* [Exercise requirements]
1/ In the article on zoning enforcement complaints, where did the caller say the garden shed was put when it was delivered?
2/ List everyone the zoning enforcement article says will be faced with irate phone calls like the one it describes.
3/ Write out the stretch of the zoning enforcement article from "Complaints about zoning enforcement actions" through "the irate complainant.".

--- BEGIN Document ---

Handling Complaints About Zoning Enforcement
Charles Eckenstahler AICP and Craig Hullinger AICP
It is 8:30 a.m. Monday morning. You sit down with your morning cup of ambition. The phone rings. “You the planner? The Mayor told me I should talk to you. I came home from work on Friday and found a red note on my new garden shed saying I can’t use it and it must be moved. They delivered it Friday and put it right where I told them to, on the back of the lot near my fence. Where you do get off saying I need to get a building permit and I have to move it? You can’t tell me what I can do on my land. What is this, Communist Russia? I have a lot of clout with the Mayor and the Board, and I don’t have to take this harassment. If you can’t straighten this out, I’m going to my lawyer and take you to court!”
Complaints about zoning enforcement actions are a part of the daily administration of the zoning ordinance. Every zoning administrator and some Plan Commissioners and elected officials will be faced with similar irate phone calls. A goal of good zoning administration is to resolve the matter so that the citizen is fairly treated and understands the reasons for the zoning decision. This article provides guidelines to remember when handling the irate complainant.

--- END Document ---
--- BEGIN Provided records ---

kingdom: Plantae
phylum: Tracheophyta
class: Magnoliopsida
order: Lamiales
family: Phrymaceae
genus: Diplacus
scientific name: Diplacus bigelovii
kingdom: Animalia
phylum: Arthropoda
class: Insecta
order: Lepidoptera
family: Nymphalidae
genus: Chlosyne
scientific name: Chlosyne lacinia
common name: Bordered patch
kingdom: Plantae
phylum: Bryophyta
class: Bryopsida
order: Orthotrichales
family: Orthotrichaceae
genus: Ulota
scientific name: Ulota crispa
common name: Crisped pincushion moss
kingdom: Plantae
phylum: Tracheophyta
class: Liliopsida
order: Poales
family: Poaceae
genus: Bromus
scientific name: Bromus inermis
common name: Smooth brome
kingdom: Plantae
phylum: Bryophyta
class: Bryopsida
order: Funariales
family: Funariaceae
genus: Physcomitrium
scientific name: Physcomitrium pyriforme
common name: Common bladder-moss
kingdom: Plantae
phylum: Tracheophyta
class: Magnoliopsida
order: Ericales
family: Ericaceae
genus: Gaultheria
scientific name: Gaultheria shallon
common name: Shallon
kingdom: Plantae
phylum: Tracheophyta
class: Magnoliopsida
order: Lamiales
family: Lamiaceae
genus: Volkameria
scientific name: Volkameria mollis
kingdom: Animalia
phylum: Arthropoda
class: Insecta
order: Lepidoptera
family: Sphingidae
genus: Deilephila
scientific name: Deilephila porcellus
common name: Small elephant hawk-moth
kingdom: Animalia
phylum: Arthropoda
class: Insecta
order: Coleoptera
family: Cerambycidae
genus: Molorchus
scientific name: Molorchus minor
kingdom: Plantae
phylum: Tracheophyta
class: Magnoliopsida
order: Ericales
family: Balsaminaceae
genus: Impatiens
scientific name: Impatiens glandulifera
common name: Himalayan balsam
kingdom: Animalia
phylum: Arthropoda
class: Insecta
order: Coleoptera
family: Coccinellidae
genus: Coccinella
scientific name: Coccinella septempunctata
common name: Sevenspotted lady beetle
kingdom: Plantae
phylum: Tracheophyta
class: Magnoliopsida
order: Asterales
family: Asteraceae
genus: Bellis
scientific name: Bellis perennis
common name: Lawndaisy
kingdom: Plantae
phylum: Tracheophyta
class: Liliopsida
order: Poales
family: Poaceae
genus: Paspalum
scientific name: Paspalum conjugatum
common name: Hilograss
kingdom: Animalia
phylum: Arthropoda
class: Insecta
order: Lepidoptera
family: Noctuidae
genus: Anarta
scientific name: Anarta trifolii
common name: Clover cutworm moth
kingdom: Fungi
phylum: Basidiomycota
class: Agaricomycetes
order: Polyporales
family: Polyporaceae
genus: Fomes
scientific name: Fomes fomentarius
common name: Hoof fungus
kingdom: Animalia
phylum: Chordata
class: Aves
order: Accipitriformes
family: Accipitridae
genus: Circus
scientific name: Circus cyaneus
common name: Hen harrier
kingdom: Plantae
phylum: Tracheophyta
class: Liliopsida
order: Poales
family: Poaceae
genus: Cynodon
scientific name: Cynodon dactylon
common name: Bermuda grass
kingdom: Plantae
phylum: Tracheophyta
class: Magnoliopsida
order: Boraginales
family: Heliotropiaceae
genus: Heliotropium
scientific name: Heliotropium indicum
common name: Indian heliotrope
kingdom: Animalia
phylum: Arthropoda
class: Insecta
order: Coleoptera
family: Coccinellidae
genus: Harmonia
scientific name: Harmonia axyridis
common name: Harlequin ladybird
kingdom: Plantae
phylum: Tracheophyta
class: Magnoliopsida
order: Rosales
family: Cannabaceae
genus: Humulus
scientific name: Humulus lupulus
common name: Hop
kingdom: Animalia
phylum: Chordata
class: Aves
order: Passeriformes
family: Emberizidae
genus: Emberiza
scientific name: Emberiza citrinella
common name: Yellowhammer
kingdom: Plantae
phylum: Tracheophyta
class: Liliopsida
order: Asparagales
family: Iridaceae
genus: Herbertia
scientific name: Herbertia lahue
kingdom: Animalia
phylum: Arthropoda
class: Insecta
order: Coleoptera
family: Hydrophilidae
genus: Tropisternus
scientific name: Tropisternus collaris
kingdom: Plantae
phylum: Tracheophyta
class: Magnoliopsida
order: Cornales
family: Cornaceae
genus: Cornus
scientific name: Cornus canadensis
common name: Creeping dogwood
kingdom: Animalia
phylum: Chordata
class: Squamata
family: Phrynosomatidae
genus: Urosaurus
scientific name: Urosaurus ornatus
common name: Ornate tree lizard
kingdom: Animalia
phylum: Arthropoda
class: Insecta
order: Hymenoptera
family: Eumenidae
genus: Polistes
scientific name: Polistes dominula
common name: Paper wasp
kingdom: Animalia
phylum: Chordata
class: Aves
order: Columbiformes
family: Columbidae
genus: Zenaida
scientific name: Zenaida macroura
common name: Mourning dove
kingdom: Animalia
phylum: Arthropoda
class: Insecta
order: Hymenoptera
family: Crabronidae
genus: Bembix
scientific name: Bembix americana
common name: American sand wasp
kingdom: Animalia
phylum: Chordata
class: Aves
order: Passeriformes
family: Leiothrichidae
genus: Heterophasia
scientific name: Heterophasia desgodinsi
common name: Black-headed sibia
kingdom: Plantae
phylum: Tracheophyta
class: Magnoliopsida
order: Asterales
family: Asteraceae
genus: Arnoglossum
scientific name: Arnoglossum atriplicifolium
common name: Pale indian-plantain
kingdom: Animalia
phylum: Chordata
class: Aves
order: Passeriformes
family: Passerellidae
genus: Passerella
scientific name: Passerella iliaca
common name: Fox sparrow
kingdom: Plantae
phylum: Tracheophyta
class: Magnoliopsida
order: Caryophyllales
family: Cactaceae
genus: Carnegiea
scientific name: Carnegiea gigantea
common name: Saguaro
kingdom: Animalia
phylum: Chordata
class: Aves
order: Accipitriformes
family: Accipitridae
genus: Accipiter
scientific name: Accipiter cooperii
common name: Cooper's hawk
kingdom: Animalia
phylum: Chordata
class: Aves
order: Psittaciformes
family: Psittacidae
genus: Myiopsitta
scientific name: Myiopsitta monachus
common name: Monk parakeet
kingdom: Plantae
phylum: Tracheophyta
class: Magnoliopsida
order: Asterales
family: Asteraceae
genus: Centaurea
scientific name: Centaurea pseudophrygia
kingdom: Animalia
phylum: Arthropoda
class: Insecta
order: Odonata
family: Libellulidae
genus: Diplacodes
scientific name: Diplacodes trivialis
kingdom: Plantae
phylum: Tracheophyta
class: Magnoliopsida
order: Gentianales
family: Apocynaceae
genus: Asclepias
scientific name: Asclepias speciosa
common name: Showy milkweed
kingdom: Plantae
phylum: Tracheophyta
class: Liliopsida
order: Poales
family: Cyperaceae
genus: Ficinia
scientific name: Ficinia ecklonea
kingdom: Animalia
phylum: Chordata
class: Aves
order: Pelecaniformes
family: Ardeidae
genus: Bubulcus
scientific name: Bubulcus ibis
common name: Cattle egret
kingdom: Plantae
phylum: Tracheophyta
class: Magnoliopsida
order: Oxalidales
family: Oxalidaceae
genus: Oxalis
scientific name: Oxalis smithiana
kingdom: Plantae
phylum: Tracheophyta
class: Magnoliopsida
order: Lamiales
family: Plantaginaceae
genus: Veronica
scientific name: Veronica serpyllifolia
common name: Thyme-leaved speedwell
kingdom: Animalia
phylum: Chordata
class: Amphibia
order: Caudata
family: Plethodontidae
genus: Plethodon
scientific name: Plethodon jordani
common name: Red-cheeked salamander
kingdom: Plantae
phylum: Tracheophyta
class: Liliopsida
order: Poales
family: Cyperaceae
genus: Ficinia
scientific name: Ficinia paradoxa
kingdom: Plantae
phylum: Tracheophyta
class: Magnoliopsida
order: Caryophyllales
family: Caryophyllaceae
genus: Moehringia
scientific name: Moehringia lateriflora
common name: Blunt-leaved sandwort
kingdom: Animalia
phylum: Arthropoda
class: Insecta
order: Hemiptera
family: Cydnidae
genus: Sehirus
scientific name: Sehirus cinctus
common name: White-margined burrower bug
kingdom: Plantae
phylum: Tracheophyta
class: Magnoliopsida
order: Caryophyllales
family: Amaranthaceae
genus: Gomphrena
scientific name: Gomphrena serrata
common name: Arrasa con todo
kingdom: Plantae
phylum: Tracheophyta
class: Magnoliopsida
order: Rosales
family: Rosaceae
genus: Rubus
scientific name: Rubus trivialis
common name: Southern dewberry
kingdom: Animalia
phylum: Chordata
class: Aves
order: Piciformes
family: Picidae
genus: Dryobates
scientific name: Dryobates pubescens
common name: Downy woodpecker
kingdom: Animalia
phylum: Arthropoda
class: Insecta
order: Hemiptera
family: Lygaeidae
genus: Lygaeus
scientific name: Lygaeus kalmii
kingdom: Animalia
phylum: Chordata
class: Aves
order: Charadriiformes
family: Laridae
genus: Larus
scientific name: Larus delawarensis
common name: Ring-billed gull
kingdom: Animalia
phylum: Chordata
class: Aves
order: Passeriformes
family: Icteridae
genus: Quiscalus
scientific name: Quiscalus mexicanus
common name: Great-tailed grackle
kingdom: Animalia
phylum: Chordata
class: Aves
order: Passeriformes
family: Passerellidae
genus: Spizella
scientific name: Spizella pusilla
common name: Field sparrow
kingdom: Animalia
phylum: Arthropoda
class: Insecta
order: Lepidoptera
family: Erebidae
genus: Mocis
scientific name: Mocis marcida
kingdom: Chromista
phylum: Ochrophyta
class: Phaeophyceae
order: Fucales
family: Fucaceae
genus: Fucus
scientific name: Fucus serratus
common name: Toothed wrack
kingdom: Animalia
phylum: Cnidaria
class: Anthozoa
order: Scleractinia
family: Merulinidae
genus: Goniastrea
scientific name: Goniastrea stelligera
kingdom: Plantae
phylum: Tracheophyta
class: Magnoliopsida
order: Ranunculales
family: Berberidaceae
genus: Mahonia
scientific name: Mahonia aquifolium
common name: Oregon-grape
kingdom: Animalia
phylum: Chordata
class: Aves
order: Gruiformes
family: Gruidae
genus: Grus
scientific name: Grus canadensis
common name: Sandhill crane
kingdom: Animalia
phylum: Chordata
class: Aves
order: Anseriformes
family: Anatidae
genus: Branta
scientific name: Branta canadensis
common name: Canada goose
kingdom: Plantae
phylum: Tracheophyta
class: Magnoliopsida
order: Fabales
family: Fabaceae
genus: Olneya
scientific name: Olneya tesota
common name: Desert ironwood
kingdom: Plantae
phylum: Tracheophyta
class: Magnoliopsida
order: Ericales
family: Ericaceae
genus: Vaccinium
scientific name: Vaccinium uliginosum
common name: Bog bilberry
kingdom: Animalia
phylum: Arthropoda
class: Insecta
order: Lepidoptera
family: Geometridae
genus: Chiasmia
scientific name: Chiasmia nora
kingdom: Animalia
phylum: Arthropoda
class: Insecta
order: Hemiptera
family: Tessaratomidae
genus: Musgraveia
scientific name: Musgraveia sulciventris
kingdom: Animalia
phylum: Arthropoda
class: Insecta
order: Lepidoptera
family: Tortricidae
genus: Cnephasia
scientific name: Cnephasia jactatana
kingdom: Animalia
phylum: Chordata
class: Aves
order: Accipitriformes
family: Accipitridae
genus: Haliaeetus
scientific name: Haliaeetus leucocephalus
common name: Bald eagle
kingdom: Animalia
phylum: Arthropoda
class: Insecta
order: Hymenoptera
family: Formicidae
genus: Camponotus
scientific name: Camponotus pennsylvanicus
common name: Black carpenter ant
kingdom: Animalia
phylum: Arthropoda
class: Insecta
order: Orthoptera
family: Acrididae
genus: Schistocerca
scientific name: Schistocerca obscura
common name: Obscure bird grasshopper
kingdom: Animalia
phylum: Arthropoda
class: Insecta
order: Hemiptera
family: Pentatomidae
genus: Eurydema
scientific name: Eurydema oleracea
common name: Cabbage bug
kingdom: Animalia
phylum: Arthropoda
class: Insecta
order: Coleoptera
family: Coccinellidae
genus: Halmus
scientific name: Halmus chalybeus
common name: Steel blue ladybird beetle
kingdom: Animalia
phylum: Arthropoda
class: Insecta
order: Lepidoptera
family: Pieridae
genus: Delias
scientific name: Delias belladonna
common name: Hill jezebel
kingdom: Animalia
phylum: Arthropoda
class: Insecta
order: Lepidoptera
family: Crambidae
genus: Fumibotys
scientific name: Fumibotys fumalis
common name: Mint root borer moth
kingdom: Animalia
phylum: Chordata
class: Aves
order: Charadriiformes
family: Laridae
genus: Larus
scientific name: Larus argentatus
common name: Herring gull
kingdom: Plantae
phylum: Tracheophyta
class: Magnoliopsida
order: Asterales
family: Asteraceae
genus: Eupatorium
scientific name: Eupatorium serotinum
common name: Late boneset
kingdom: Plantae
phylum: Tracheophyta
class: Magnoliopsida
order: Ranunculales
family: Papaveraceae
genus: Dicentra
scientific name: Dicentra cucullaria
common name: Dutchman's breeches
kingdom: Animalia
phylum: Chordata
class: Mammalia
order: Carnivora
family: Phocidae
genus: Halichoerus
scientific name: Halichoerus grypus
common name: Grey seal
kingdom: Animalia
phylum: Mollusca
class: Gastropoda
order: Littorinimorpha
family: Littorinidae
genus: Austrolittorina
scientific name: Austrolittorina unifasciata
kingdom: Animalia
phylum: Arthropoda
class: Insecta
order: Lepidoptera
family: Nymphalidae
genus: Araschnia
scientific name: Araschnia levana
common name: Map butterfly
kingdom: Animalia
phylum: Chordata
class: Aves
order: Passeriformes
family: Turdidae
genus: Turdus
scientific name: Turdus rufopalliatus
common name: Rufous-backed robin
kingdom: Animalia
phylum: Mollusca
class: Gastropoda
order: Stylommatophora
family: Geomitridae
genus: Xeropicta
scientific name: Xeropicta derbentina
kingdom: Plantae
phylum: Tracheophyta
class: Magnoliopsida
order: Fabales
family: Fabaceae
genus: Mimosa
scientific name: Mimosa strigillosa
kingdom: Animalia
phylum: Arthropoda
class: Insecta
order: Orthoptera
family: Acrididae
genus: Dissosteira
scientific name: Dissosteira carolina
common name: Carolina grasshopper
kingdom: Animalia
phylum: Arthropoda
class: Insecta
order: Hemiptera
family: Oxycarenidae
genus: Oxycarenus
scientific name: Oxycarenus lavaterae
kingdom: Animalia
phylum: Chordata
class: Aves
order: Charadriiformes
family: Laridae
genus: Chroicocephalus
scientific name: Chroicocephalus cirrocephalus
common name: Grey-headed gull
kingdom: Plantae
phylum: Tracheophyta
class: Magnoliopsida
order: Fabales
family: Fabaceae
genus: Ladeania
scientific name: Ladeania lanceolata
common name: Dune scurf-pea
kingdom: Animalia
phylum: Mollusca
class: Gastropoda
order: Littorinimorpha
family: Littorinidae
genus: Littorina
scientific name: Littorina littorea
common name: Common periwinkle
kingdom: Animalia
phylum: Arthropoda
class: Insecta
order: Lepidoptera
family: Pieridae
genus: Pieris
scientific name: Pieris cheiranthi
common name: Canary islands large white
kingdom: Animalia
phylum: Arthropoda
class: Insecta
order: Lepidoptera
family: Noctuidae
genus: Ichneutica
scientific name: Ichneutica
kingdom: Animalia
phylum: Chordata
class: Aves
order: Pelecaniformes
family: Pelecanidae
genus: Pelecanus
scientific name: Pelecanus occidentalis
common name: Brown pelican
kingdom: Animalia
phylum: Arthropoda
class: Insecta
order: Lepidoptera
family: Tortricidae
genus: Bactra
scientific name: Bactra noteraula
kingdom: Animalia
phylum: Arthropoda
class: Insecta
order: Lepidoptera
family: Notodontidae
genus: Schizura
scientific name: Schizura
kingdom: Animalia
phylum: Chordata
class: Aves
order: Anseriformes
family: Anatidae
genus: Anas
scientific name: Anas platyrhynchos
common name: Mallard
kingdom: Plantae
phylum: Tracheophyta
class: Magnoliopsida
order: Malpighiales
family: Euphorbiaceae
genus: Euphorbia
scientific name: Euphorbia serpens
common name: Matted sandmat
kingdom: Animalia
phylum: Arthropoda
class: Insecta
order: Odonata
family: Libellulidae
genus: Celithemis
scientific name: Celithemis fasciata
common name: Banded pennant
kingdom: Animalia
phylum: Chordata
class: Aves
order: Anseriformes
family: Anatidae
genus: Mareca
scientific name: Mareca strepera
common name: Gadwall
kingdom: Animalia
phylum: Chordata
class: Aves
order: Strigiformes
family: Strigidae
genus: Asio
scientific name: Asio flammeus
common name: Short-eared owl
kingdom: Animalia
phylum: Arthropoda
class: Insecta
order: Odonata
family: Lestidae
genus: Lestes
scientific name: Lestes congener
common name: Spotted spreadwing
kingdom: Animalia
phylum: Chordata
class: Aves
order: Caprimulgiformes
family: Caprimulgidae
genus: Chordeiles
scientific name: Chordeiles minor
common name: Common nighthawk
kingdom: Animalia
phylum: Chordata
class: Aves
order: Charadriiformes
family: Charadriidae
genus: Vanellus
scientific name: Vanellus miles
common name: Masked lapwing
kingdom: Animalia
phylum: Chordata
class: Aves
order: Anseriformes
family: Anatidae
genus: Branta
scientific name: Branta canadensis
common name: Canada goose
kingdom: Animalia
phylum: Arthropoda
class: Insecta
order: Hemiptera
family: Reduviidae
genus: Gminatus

--- END Provided records ---

* [Answers in order]
1/ On the back of the lot near the caller's fence.

2/ Every zoning administrator, and some Plan Commissioners and elected officials.

3/
Complaints about zoning enforcement actions are a part of the daily administration of the zoning ordinance. Every zoning administrator and some Plan Commissioners and elected officials will be faced with similar irate phone calls. A goal of good zoning administration is to resolve the matter so that the citizen is fairly treated and understands the reasons for the zoning decision. This article provides guidelines to remember when handling the irate complainant.